В дела экономии дядя не вмешивался. Он привез с собой большую библиотеку, много читал, еще больше писал, вел обширную переписку с друзьями юности. И хотя большая часть его бумаг утеряна, у нас в Сретенском до сих пор хранятся несколько бесценных реликвий: объемистые письма Николая Михайловича Карамзина, в которых он, вперемежку с сообщаемыми новостями и расспросами о житье-бытье, рассуждает о литературе, философии н истории, делится своими впечатлениями от бесед с Гёте и Гердером; короткие послания баснописца Крылова с язвительными замечаниями почти в каждом из них: два-три шуточных стихотворения Ивана Ивановича Дмитриева, столь живо напоминающие его „Безделки“; полтора акта пьесы Александра Ивановича Клушина „Аптекарь, или Обманутый обманщик“, а также стихотворный ответ на дядино письмо, написанный на семи страницах рукою Василия Львовича Пушкина в 1798 году. Еще одна, самая толстая пачка писем, по всей видимости, относится к философским и отчасти богословским занятиям Алексея Петровича. Письма эти, полные разного рода рассуждений и намеков, писаны главным образом неким Александром Жеребцовым, который, сколько мне известно, какое-то время был русским консулом во Франции. Видимо, там они с дядей и сошлись в части своих интересов.

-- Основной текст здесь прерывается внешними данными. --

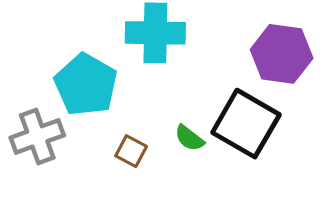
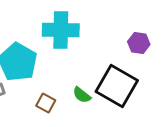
purple hexagon: (282, 54) -> (139, 43), size x0.6

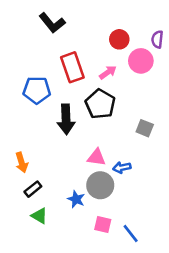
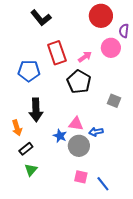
red circle: (119, 39) -> (101, 16), moved, size x1.5
black arrow: (66, 119) -> (36, 110), moved
blue star: (76, 199) -> (60, 136), moved
green triangle: (39, 216) -> (31, 170), turned 40

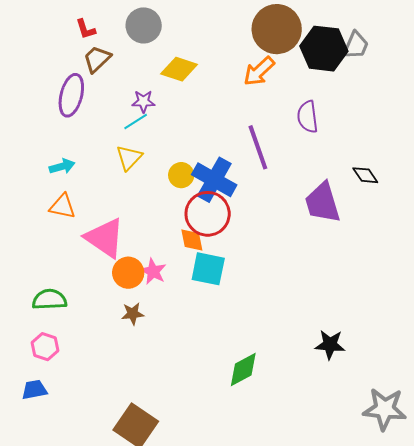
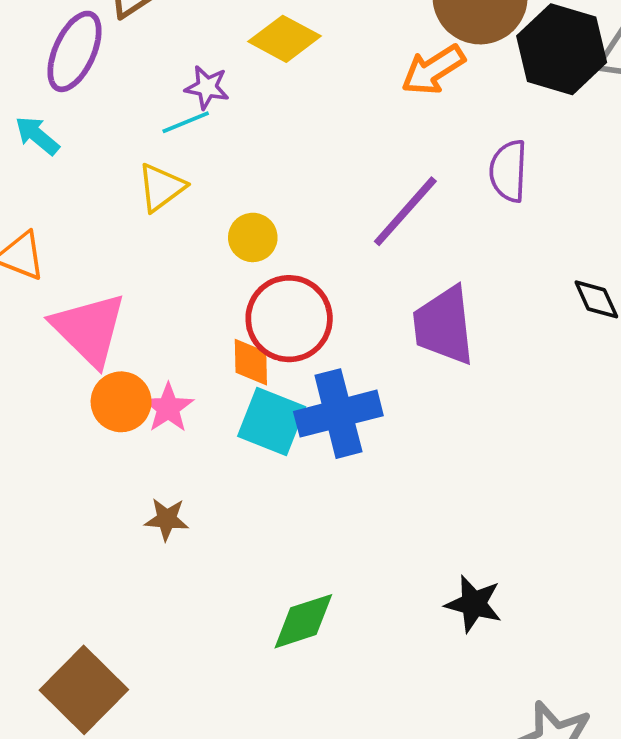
purple line: (258, 147) -> (405, 211), turned 51
cyan arrow: (62, 166) -> (37, 136), moved, turned -135
blue cross: (214, 180) -> (338, 414), moved, turned 36
purple trapezoid: (322, 203) -> (444, 326), moved
brown star: (133, 314) -> (167, 519), moved

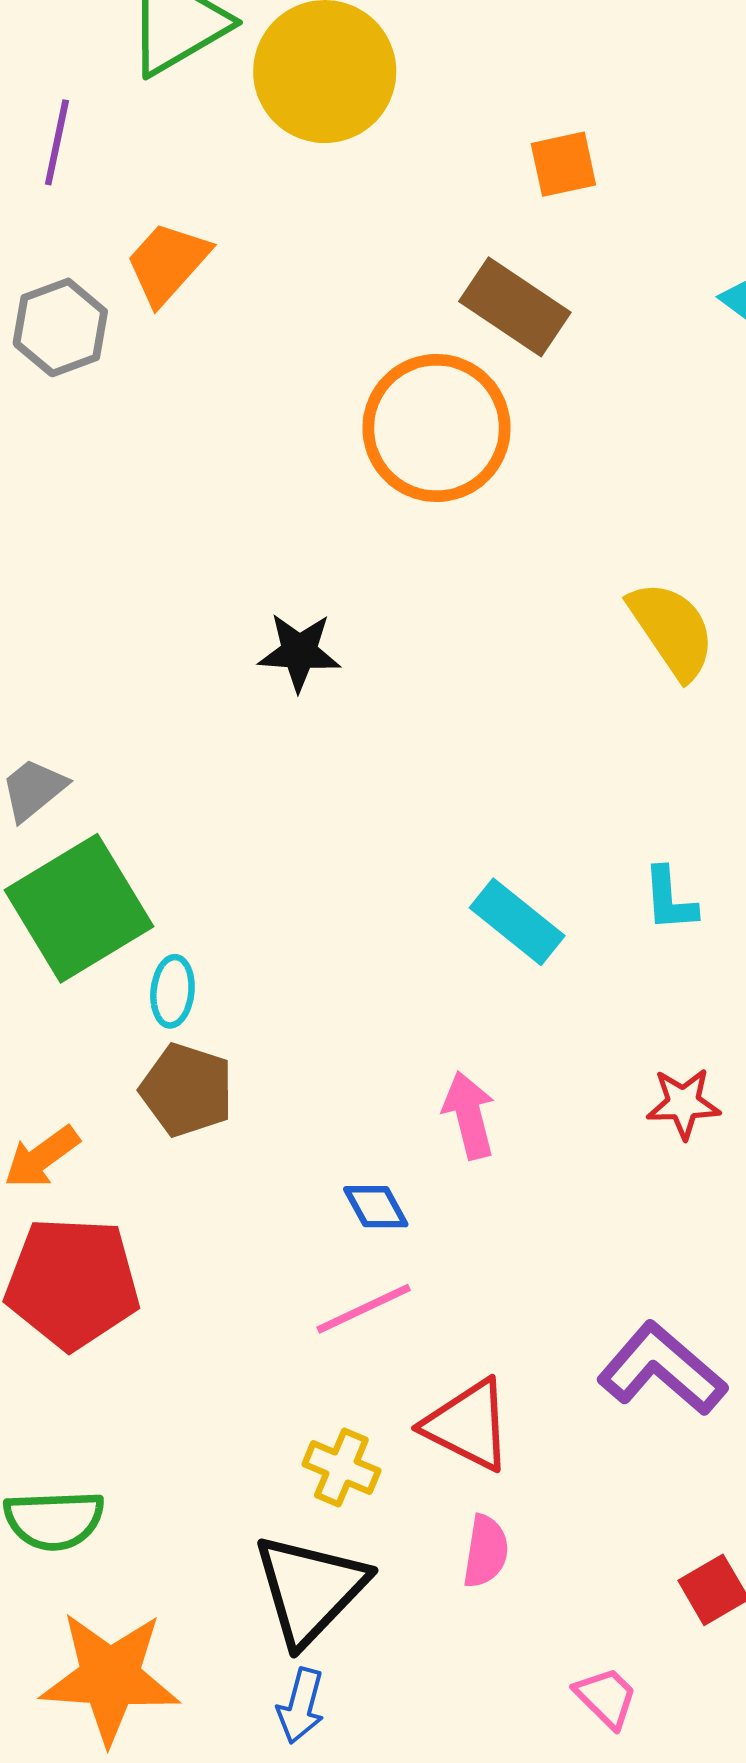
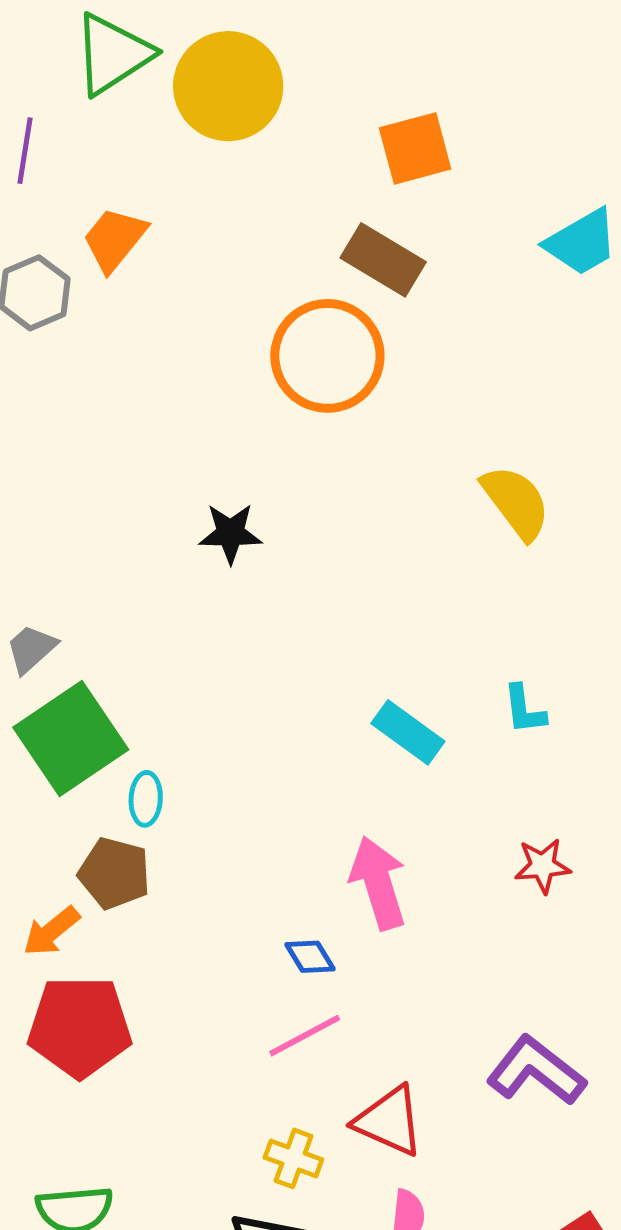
orange square: (563, 164) -> (415, 148), size x1.4
brown pentagon: (187, 1090) -> (114, 873), moved
pink arrow: (469, 1115) -> (378, 883), size x1.4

Много времени Алексей Петрович уделял и нам, своим племянникам. Меня, по малости лет, он больше развлекал разными шутками и забавами, которые специально придумывал, говорил со мной по-французски и по-немецки и в возрасте четырех лет начал учить буквам. А со старшим моим братом Петром он занимался естественной историей, географией и биологией, составлял с ним гербарии и даже проводил химические и медицинские опыты в отдельном сарае, где они оснастили свою „лабораторию“.
После восшествия на престол императора Александра Павловича обстоятельства жизни дяди переменились. Запреты были сняты, и он смог наконец уехать в Москву, где поступил на гражданскую службу в шестое отделение Правительствующего сената. В это время он особенно сдружился с сослуживцем своим сенатором Голенищевым-Кутузовым и с французским эмигрантом, бывшим кавалерийским офицером Пьером Арро. Вот это последнее знакомство сыграло в судьбе дяди роль весьма значительную, если не сказать трагическую.

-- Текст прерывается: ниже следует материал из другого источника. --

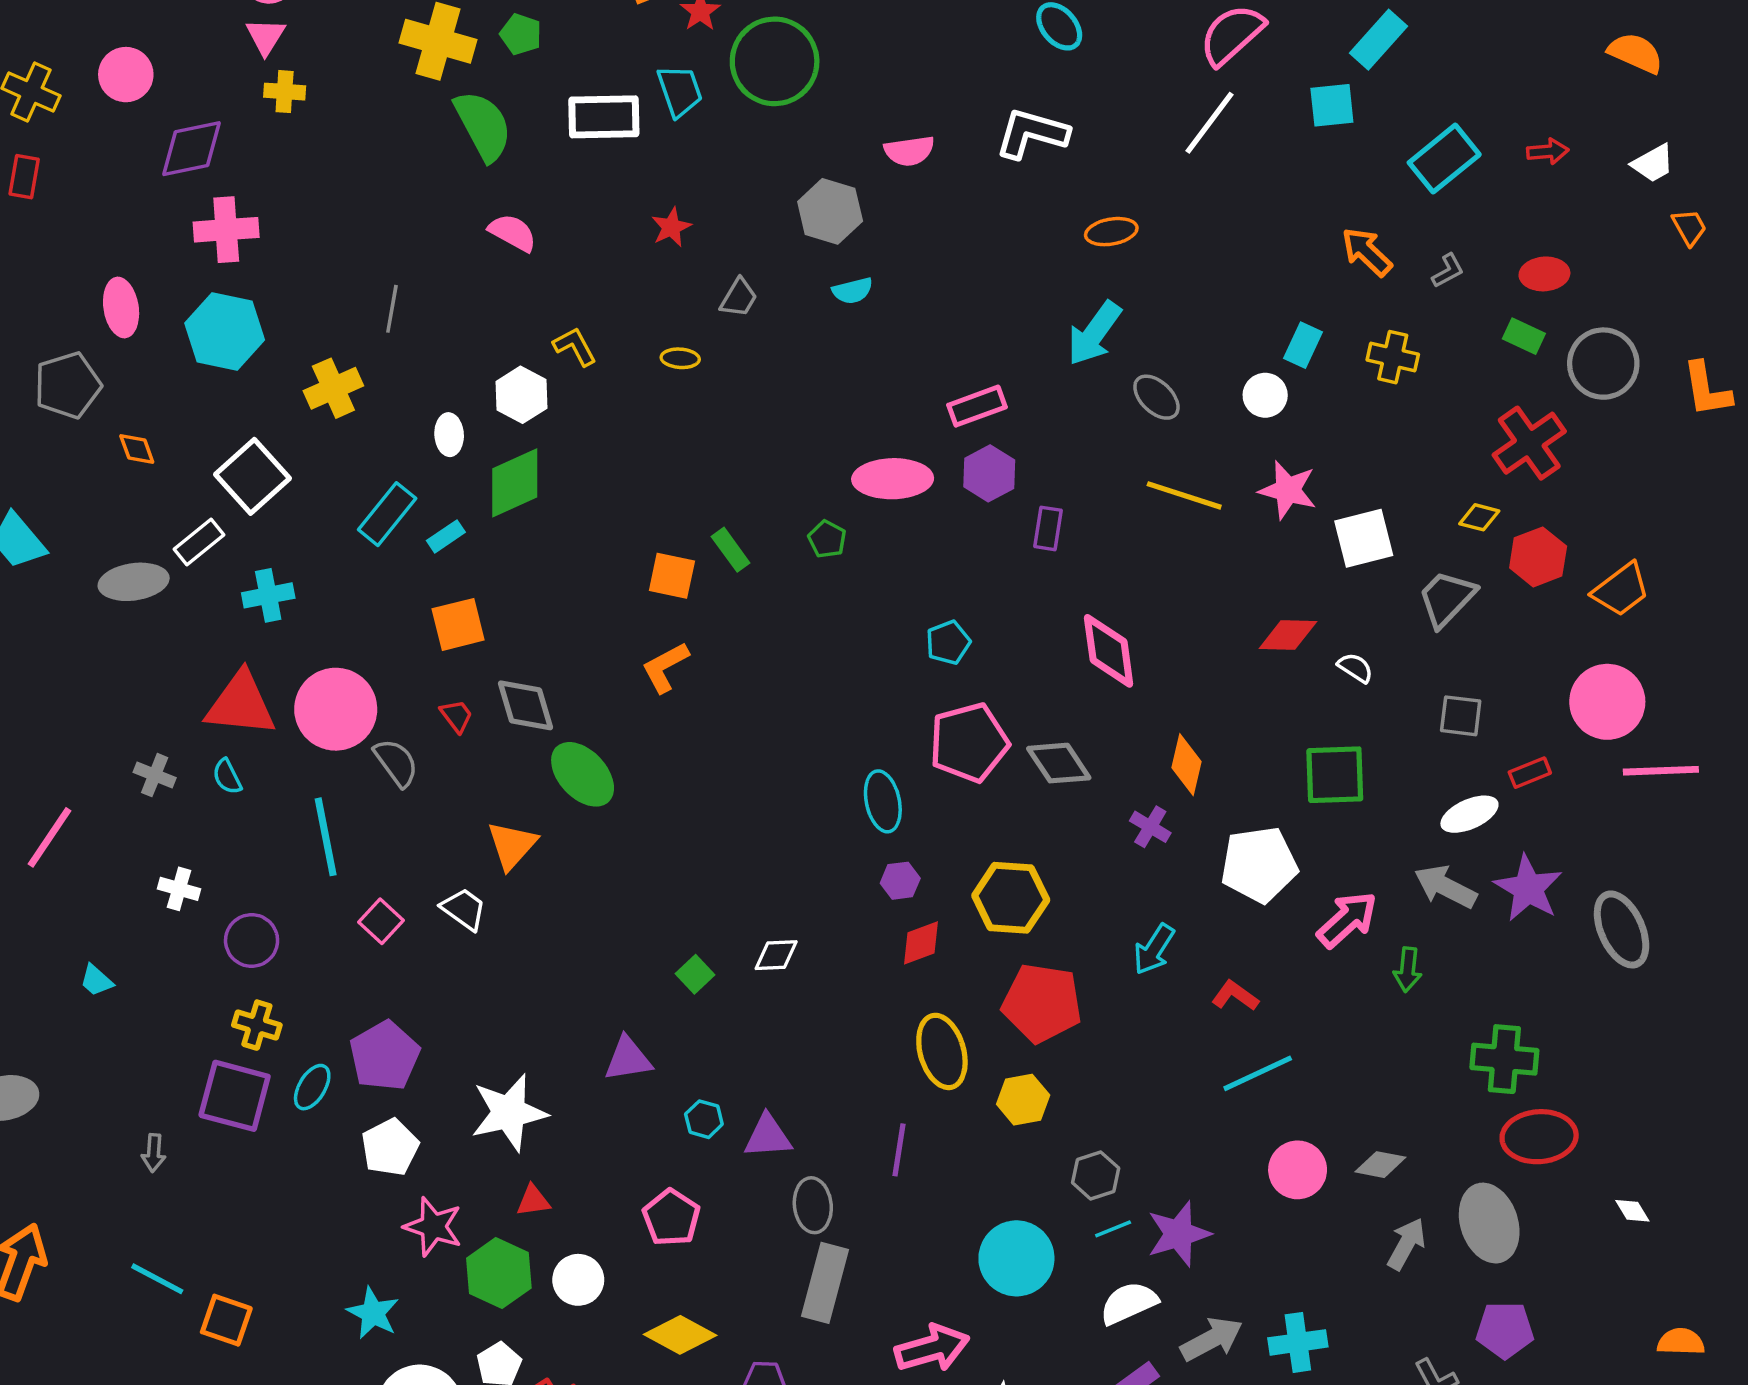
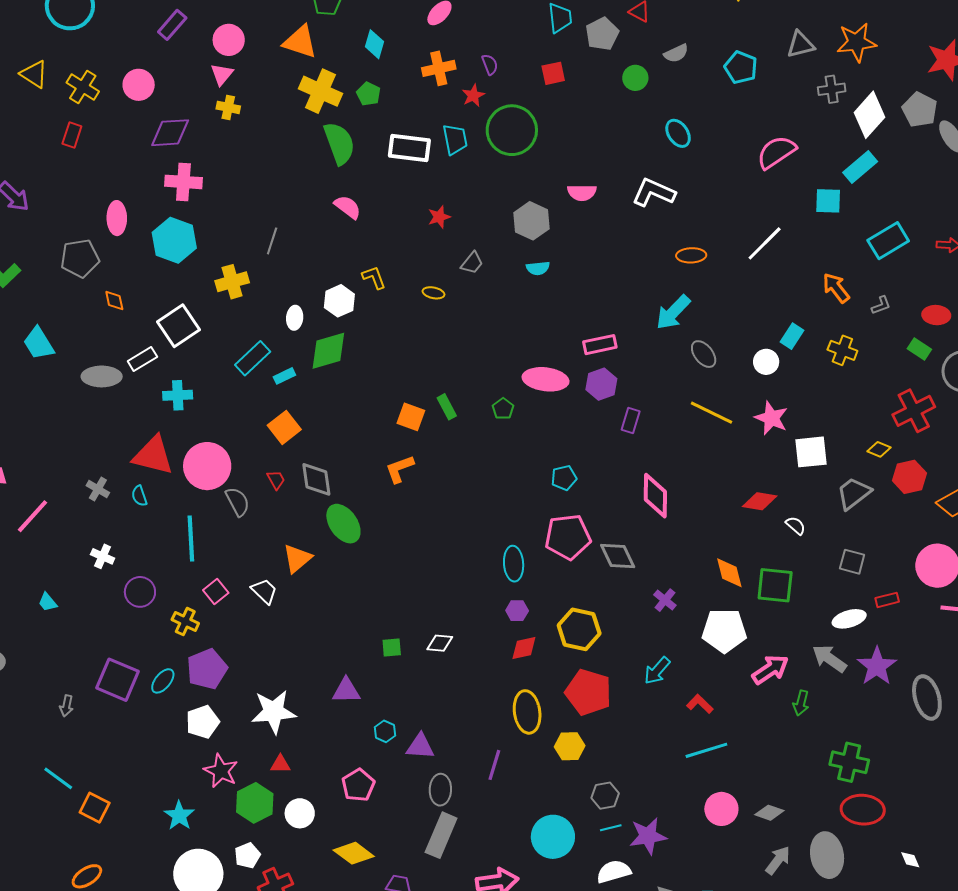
white line: (1209, 123) -> (765, 243), moved
orange square: (458, 624) -> (284, 427), turned -32
orange diamond: (1186, 765) -> (729, 573), moved, turned -36
green square: (695, 974) -> (392, 647), turned 30
yellow cross: (257, 1025) -> (185, 622), moved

Дядя рассказывал мне спустя много лет, что познакомились они в Париже в дни ужасной якобинской диктатуры. Встретившись в Москве, старые приятели обнаружили много тем для бесед. В привычку дяди вошло проводить один-два вечера в неделю в доме Арро, ставшего к тому времени директором популярного частного пансиона для мальчиков, известного преподаванием большинства предметов на французском и немецком языках и отменной выучкой пансионерских воспитанников во всем, что касается верховой езды и владения разными видами оружия.
Сам Арро приехал в Россию вдовцом, имея двух детей-погодков: девочку и мальчика. В 1805 году дочери Арро исполнилось 16 лет, сыну — 17. Жан-Поль Арро получил приличное образование в пансионе отца. К тому же он, постоянно находясь в компании сверстников, говорил по-русски ничуть не менее свободно, чем на родном языке. В том году младший Арро был зачислен в лейб-гвардии Уланский полк, чему много способствовало аристократическое происхождение (предок Арро участвовал в первом крестовом походе) и ходатайства высоких покровителей.
Софи же, тоненькая и гибкая, с черными, как угли, глазами и оливковой кожей, росла, что называется, дикаркой. Все предметы, преподаваемые ей учителями отцовского пансиона, она знала лучше брата, за исключением тех, что давались на русском. Подруг у нее не было, их заменили книги немецких, французских и английских авторов прошедшего века, утомительные своей многословной чувствительностью, но именно этим и способные заменить неокрепшему уму настоящую жизнь, как заменяют ее сны наяву китайским курильщикам опиума.